11/30/2004

Khao Lak 突撃ルポ

 よくメンソール煙草の広告とかでありますよねぇ。真っ白な砂浜マッ青な空、そしてそれを鮮やかに映し出す超クリアな海。あっしは「こんなとこ、ホントにあんの?」と、かねてから思っていたわけです。あるんだったら実際この目で見てみたいなと。

 つーわけで、あんなきれいなビーチがほんとにあるのかどうかを確認するべくタイに行ってきました。

 プーケットはバリバリの観光地だし、サムイ島は雨季だっつーんで、カオラックという場所をチョイス。プーケット空港から約80kmほど北に位置するそのエリアは、開発したてでまだあまり知られていないリゾート地だとのこと。あっしはさっそくチケットと宿を手配してもらい、プーケット行きのドラゴン航空(ナイスネーミング)212便に飛び乗ったんでやんすよ。

 到着したのは夜9時ごろだったので、とりあえずプールサイドの気取ったバーで猫と戯れながらシンハービールを傾けた後、とてもだらしない姿で就寝。
 そして翌朝。焼き付けるような太陽の光と金持ち欧米人どもの冷たい視線を浴びながら、宿の敷地内にある「Beach →」の看板を野良犬の如くたどったあっしは、こんなところに出くわしたのでっす。

 な、何よ。きれいじゃないの。スッカリ気を良くしたあっしは、2日ほどこのビーチでなーんにもせず過ごしたわけでやんす。

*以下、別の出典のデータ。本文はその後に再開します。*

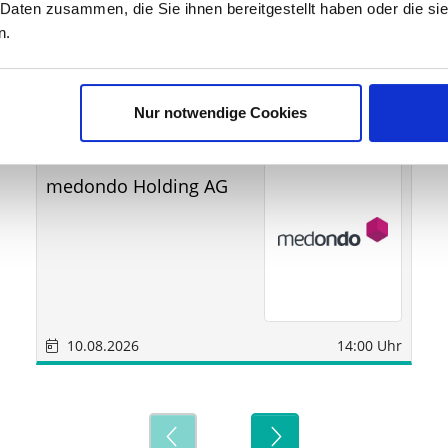
 Daten zusammen, die Sie ihnen bereitgestellt haben oder die s
n.
ine
Nur notwendige Cookies
Sonstige
München
medondo Holding AG
10.08.2026
14:00 Uhr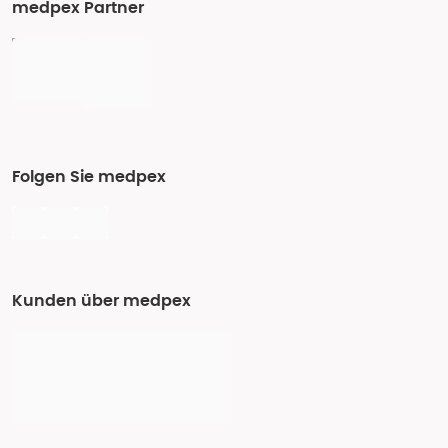
medpex Partner
Folgen Sie medpex
Kunden über medpex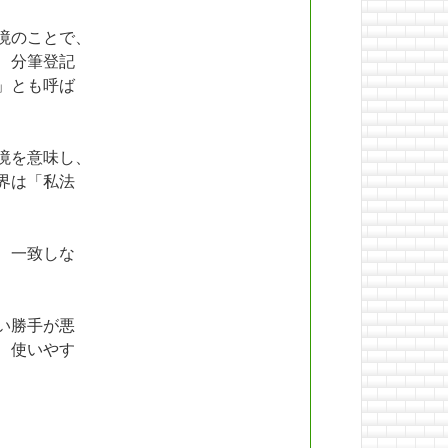
境のことで、
、分筆登記
」とも呼ば
境を意味し、
界は「私法
、一致しな
い勝手が悪
、使いやす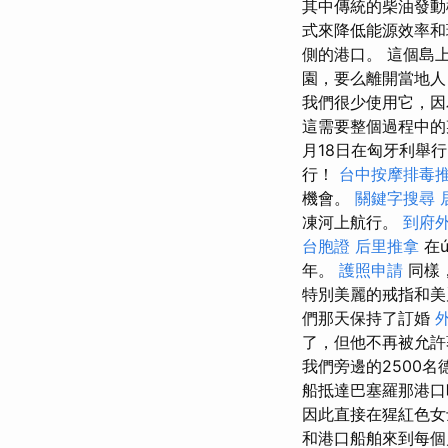
其中傳統的柴油發
式來降低能源效率
側的港口。 這個島
園，要么離開當地人
我們很少使用它，因
這需要整個過程中的
月18日在匈牙利舉
行！
台中按摩排毒
機會。
關鍵字搜尋
凍河上航行。
到府
台胞證
后里推拿
在ú
年。
護照申請
同樣，
特別美麗的戒指和美
們那天保持了訂婚
了，但他不再被允
我們旁邊的2500
船抵達巴塞羅那港
因此直接在猩紅色女
和港口船舶來到每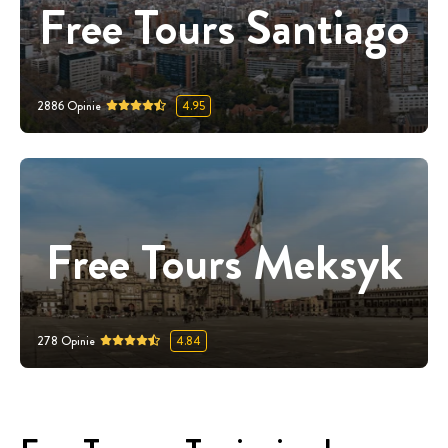
Free Tours Santiago
2886
Opinie
4.95
Free Tours Meksyk
278
Opinie
4.84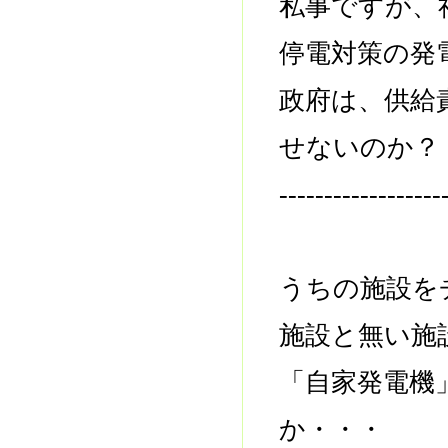
私事ですが、
停電対策の発
政府は、供給
せないのか？
------------------
うちの施設を
施設と無い施
「自家発電機
か・・・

 2日間この海辺でゴロゴロして背中の皮膚がウィンナーみたいな質感になった頃、あっしはもっともっと青いとこはないの?と思い始めたんでございますの。背中がパリパリになってしまったあっしは、さっそくC3POみたいな歩き方で宿内にあるツアー会社に向かい、「もっと青いのあるかね?」と尋ねてみたんでげす。するとカウンターの女性は、上品なタイ・スマイルで、「ある」と申される。「シミラン諸島にお行きなさい。

 翌日、あっしはMr. Boyというよくわからない名を名乗るツアコン(おぼんこぼんのおぼん似)に引率され、シミランへと向かう船に乗り込んだんでございます。
 猟奇的なスピードで爆進する船の上でロデオライドすること約1時間半、こみ上げる胃液を抑えながらふと見てみるとこんな風景が

 こ、こりゃ青い。底まで見えちょるばい。すると「さあ皆さん、シュノーケリング・タイムですよぉー」というMr. Boyのコール。同行した連中がバタバタと飛び込んでゆく。あっしも意を決してマスクとチューブを付けた滑稽な姿で紺碧の海にチェックイン。がしかし、イキがってライフジャケットも足ひれもつけなかった上に、あまりにクリアな海なんでプールみたいな感覚で軽く飛び込んだあっしは、海中を覗き込んで仰天したんでやんす。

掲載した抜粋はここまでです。